2. The alignment assembly of claim 1, wherein the compensator assembly further comprises a damping mechanism.

3. The alignment assembly of claim 2, wherein the damping mechanism comprises a plurality of springs disposed within a housing of the compensator assembly.

4. The alignment assembly of claim 3, wherein a first spring of the plurality of springs is separated from a second spring of the plurality of springs via a spacer.

5. The alignment assembly of claim 1, wherein the locator is configured to releasably couple the outer assembly to the inner assembly via shear pins extending through the locator and into channels formed in the inner assembly.
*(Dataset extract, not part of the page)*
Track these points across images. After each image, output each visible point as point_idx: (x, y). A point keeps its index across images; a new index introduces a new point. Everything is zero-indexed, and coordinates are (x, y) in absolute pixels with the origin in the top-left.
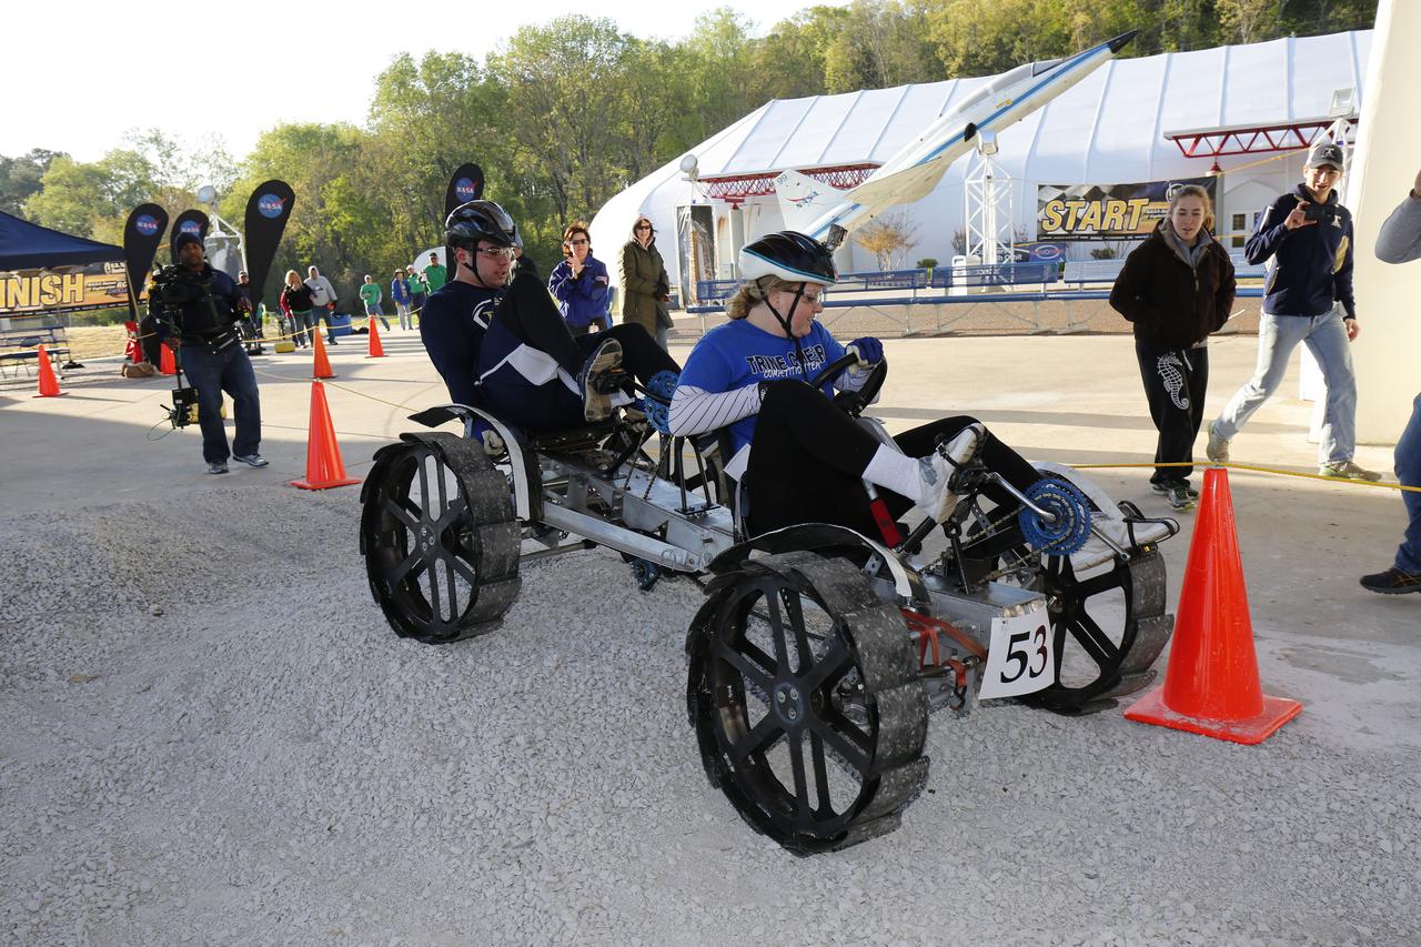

6. The alignment assembly of claim 1, wherein the locator comprises additional channels formed in an outer surface of the locator.

7. A completion system for use within a cased wellbore, the completion system comprising:

a well string;

a downhole tool coupled to the well string; and

an alignment assembly coupled to the well string and proximate the downhole tool, the alignment assembly comprising:

an outer assembly;

a compensator assembly positioned about the inner assembly configured to limit the relative axial movement between the outer assembly and the inner assembly.

8. The completion system of claim 7, wherein the compensator assembly further comprises a damping mechanism.

9. The completion system of claim 8, wherein the damping mechanism comprises a plurality of springs disposed within a housing of the compensator assembly.

10. The completion system of claim 9, wherein a first spring of the plurality of springs is separated from a second spring of the plurality of springs via a spacer.

11. The completion system of claim 7, wherein the locator is configured to releasably couple the outer assembly to the inner assembly via shear pins extending through the locator and into channels formed in the inner assembly.

12. The completion system of claim 7, wherein the locator comprises additional channels formed in an outer surface of the locator.

13. The completion system of claim 7, wherein the downhole tool comprises a male inductive coupler.

14. The completion system of claim 13, further comprising a female inductive coupler couplable to an exterior of the casing.

15. The completion system of claim 14, further comprising an electrical device in electronic communication with the female inductive coupler.

16. The completion system of claim 14, further comprising a control system in electronic communication with the downhole tool.

17. A method of positioning a well string within a wellbore, the method comprising:

running a tubing string comprising an alignment assembly into the wellbore;

engaging a locator of the alignment assembly with a shoulder of a casing positioned within the wellbore to align a downhole tool with a location along the casing, the locator including guide pins engaged with corresponding channels in an inner assembly configured to permit relative axial movement between an outer assembly and the inner assembly, and limit relative rotational movement between the locator and the inner assembly;

releasing the inner assembly of the alignment assembly from the outer assembly of the alignment assembly to allow the relative axial movement between the outer assembly and the inner assembly; and

limiting the relative axial movement between the outer assembly and the inner assembly via a compensator.

18. The method of claim 17, wherein engaging the locator with the shoulder of the casing comprises aligning a male inductive coupler of the downhole tool with a female inductive coupler positioned at the location along the casing.